Wenn man mit einem Star wie Isabelle Huppert arbeitet, muss man mit ihrem Image arbeiten. Das ist bei Catherine Deneuve auch so. Bei Isabelle weiß man, dass sie Violette Nozière in einem Film gespielt hat. Im Film agiert Madeleine wie eine junge Violette.

Nach ihrer Begegnung lässt Madeleine den Satz fallen: »Alt werden ist nicht einfach, vor allem für eine Schauspielerin«. Isabelle Huppert ist sehr erfolgreich. Woran liegt das Ihrer Meinung nach?

Sie ist alterslos. Isabelle hat auch keine Angst, Charaktere mit tiefen Abgründen zu verkörpern. Nichts ist für sie unmöglich. Als ich »8 Frauen« mit ihr gedreht habe, sollte Isabelle eine Art Louis de Funès in weiblich spielen. Als Referenz diente dieses Mal die exzentrische Schauspieldiva Sarah Bernhardt.
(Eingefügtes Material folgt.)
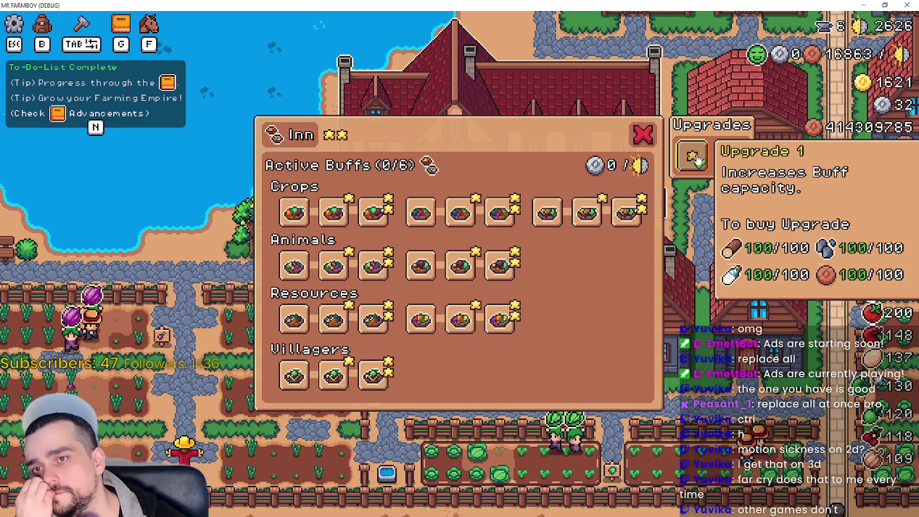
{"action": "left_click", "coordinate": [644, 135]}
Wie war Ihre erste Zusammenarbeit mit Nadia Tereszkiewicz (Madeleine), Rebecca Marder (Pauline) und Dany Boon?

Wenn ich mit sehr populären Schauspielern aus der Comedyrichtung arbeite, bitte ich sie, ein bisschen was anderes zu spielen als das, was sie normalerweise machen. Das Resultat ist immer recht spannend. Bei Dany Boon war das auch so. Ich mag es, dass Nadia Tereszkiewicz und Rebecca Marder von Stars umgeben sind, die das französische Kino schon länger kennt. Für mich sind sie die zukünftigen Stars des französischen Kinos.

»Mein fabelhaftes Verbrechen«: Frankreich 2023. Regie und Buch: François Ozon. Mit: Nadia Tereszkiewicz, Rebecca Marder, Isabelle Huppert, Dany Boon. 102 Min. Start: 6. Juli.